##### Provided records #####

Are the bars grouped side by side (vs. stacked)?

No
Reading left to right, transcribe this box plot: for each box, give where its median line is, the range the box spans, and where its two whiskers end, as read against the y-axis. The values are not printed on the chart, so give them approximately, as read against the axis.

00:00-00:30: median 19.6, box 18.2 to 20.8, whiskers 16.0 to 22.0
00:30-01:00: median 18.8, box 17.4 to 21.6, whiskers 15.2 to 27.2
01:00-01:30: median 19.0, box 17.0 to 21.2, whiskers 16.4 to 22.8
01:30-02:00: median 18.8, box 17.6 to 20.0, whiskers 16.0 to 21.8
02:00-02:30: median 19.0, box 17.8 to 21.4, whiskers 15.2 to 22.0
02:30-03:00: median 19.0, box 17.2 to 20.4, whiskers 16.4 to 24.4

#####
##### Provided records #####

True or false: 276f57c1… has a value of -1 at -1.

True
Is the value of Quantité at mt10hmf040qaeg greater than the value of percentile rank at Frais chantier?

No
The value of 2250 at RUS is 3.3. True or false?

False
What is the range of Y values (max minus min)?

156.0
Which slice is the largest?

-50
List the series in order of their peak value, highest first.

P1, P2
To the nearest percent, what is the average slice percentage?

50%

#####
##### Provided records #####

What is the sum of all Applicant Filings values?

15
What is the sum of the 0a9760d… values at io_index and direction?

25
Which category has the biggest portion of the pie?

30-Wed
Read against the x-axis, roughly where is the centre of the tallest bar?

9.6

#####

§ **Required action**
Present the stretch from the line containing "Are the bars" through the line containing "02:30-03:00: median 19.0, box", both included, as a numbered list, leaving out any blank lines.

§ **Solution below**
1. Are the bars grouped side by side (vs. stacked)?
2. No
3. Reading left to right, transcribe this box plot: for each box, give where its median line is, the range the box spans, and where its two whiskers end, as read against the y-axis. The values are not printed on the chart, so give them approximately, as read against the axis.
4. 00:00-00:30: median 19.6, box 18.2 to 20.8, whiskers 16.0 to 22.0
5. 00:30-01:00: median 18.8, box 17.4 to 21.6, whiskers 15.2 to 27.2
6. 01:00-01:30: median 19.0, box 17.0 to 21.2, whiskers 16.4 to 22.8
7. 01:30-02:00: median 18.8, box 17.6 to 20.0, whiskers 16.0 to 21.8
8. 02:00-02:30: median 19.0, box 17.8 to 21.4, whiskers 15.2 to 22.0
9. 02:30-03:00: median 19.0, box 17.2 to 20.4, whiskers 16.4 to 24.4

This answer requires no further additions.